DESCRIPTION OF THE TASK: Below is a listing to write out in full, exactly as given, without its pictures.

====================

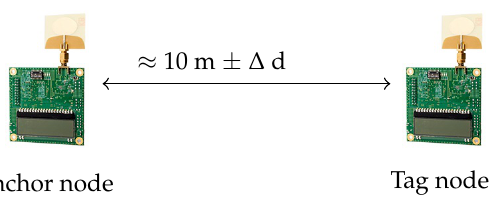
Figure 3. Schematic presentation of the experimental setup using the Decawave ranging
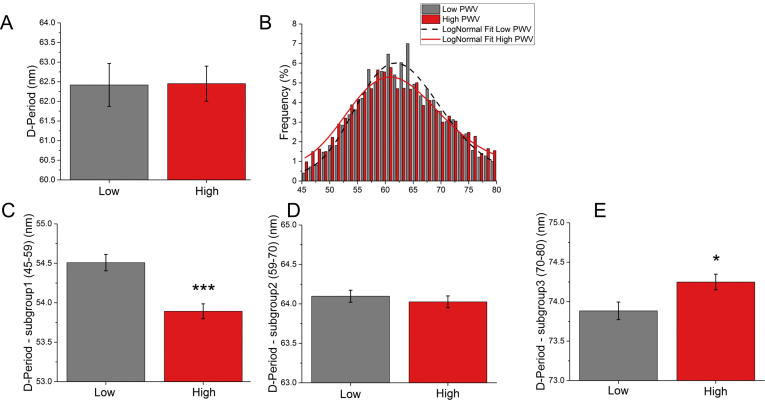
Collagen fibril D-Period in the low and high PWV groups . (A) Bar graph showing mean ± SEM (n = 7 and n = 9 patients in the low and high group) (Mann-Whitney U test, pvalue = 0.8) (B) Distribution of diameters in the two groups (n = 3201 and 3994 measurements in the low and high PWV groups respectively). The distributions were statistically different (Kolmogorov-Smirnov, p-value < 0.0001). (C)–(E) D-Period values shown in 3 sub-groups. There was a statistically significant difference in the low sub-group, 45–59 nm (Mann- Whitney U test, adj p-value < 0.0001) and also in the high sub-group, 70–80 nm (Mann- Whitney U test, adj p-value = 0.046).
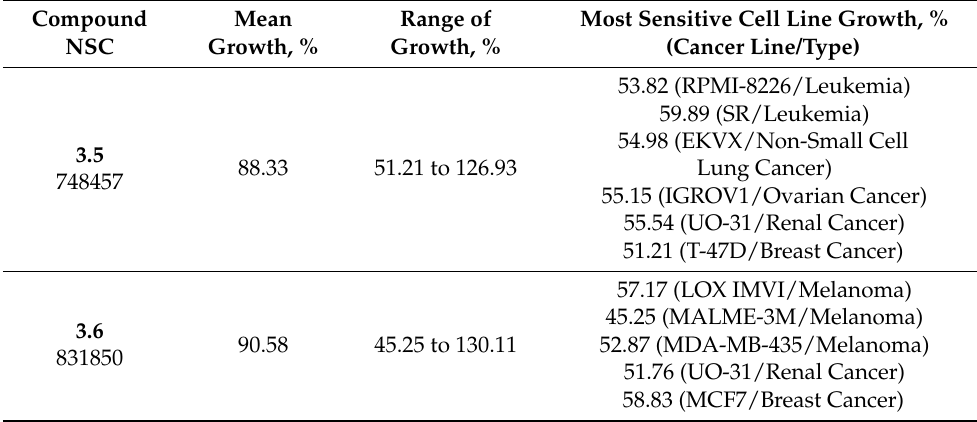
Table 1. Anticancer Screening Data in Concentration of 10 µ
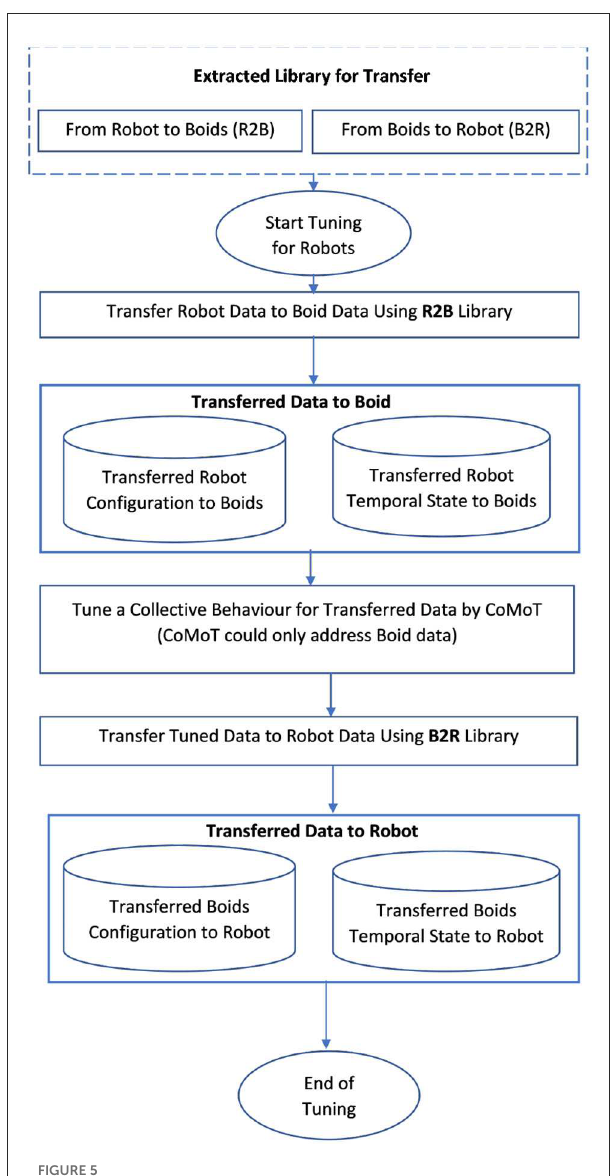
FIGURE5 Transfer learning for collective motion tuning in robots.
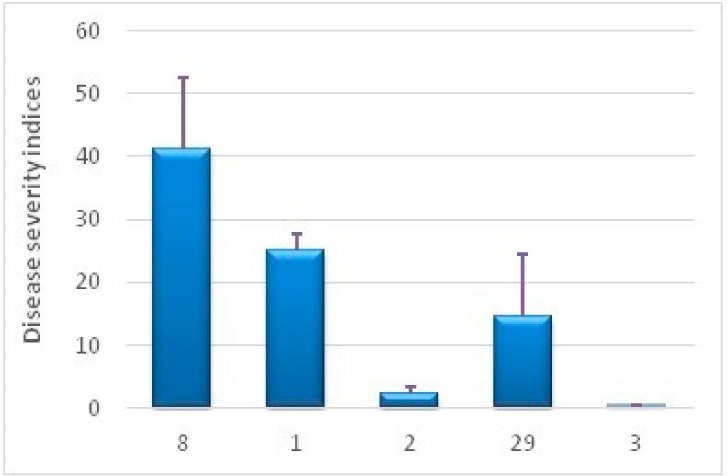
Figure 1. Susceptibility of potato varieties to early blight measured in disease indices. The varieties used were: 8, Udacha; 1, Zhukovsky ranny; 2, Yubiley Zhukova; 29, Skoroplodny; 3,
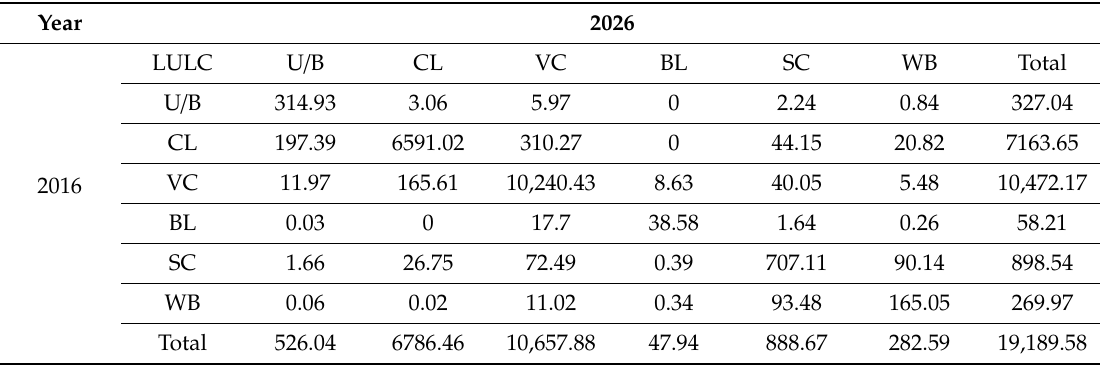
Table 4. LULC transitions during 2016–2026 (in km 2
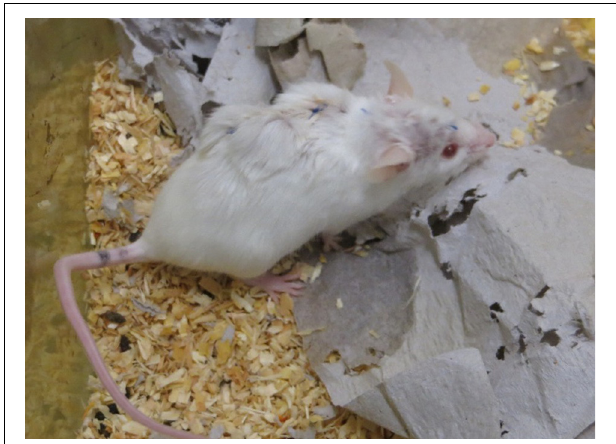
FIGURE 3 | Freely moving mouse with implanted stimulator, 1 / 2 h after operation.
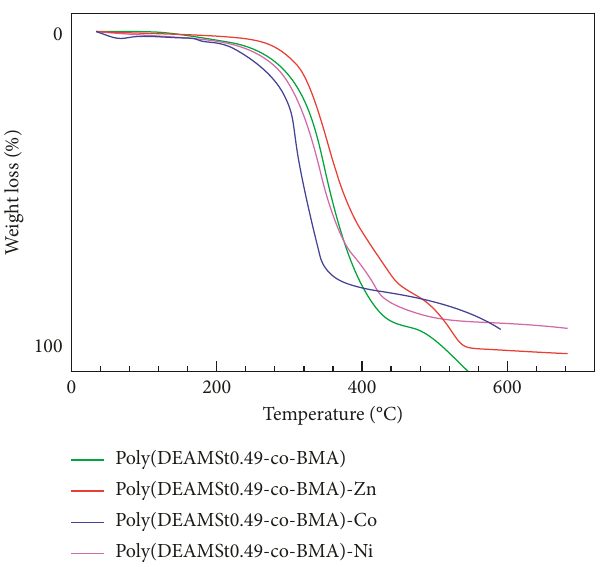
Figure 10: TGA thermograms of poly(DEAMSt0.49-co-BMA), poly(DEAMSt0.49-co-BMA)-Co, poly(DEAMSt0.49-co-BMA)-Ni, and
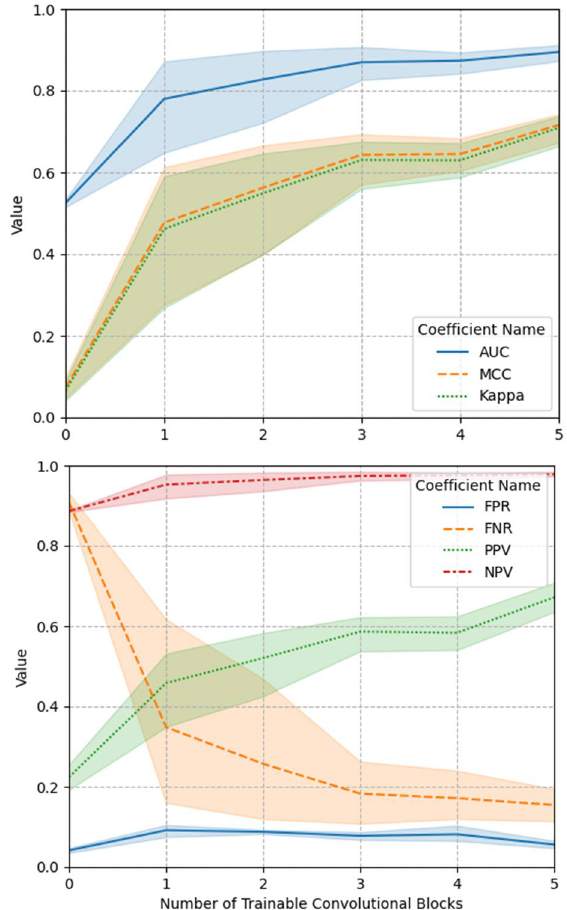
Figure 7. The changes of some indexes for model reliability (area under the receiver operating characteristic curve (AUC), Matthews correlation coefficient (MCC) and Kappa) and prediction scores (false positive (FPR), false negative (FNR), positive prediction (PPV) and negative prediction (NPV)) according to the numbers of trainable blocks in the deep CNN (VGG-16).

====================

ANSWER FOR THE TASK:
Figure 3. Schematic presentation of the experimental setup using the Decawave ranging
Collagen fibril D-Period in the low and high PWV groups . (A) Bar graph showing mean ± SEM (n = 7 and n = 9 patients in the low and high group) (Mann-Whitney U test, pvalue = 0.8) (B) Distribution of diameters in the two groups (n = 3201 and 3994 measurements in the low and high PWV groups respectively). The distributions were statistically different (Kolmogorov-Smirnov, p-value < 0.0001). (C)–(E) D-Period values shown in 3 sub-groups. There was a statistically significant difference in the low sub-group, 45–59 nm (Mann- Whitney U test, adj p-value < 0.0001) and also in the high sub-group, 70–80 nm (Mann- Whitney U test, adj p-value = 0.046).
Table 1. Anticancer Screening Data in Concentration of 10 µ
FIGURE5 Transfer learning for collective motion tuning in robots.
Figure 1. Susceptibility of potato varieties to early blight measured in disease indices. The varieties used were: 8, Udacha; 1, Zhukovsky ranny; 2, Yubiley Zhukova; 29, Skoroplodny; 3,
Table 4. LULC transitions during 2016–2026 (in km 2
FIGURE 3 | Freely moving mouse with implanted stimulator, 1 / 2 h after operation.
Figure 10: TGA thermograms of poly(DEAMSt0.49-co-BMA), poly(DEAMSt0.49-co-BMA)-Co, poly(DEAMSt0.49-co-BMA)-Ni, and
Figure 7. The changes of some indexes for model reliability (area under the receiver operating characteristic curve (AUC), Matthews correlation coefficient (MCC) and Kappa) and prediction scores (false positive (FPR), false negative (FNR), positive prediction (PPV) and negative prediction (NPV)) according to the numbers of trainable blocks in the deep CNN (VGG-16).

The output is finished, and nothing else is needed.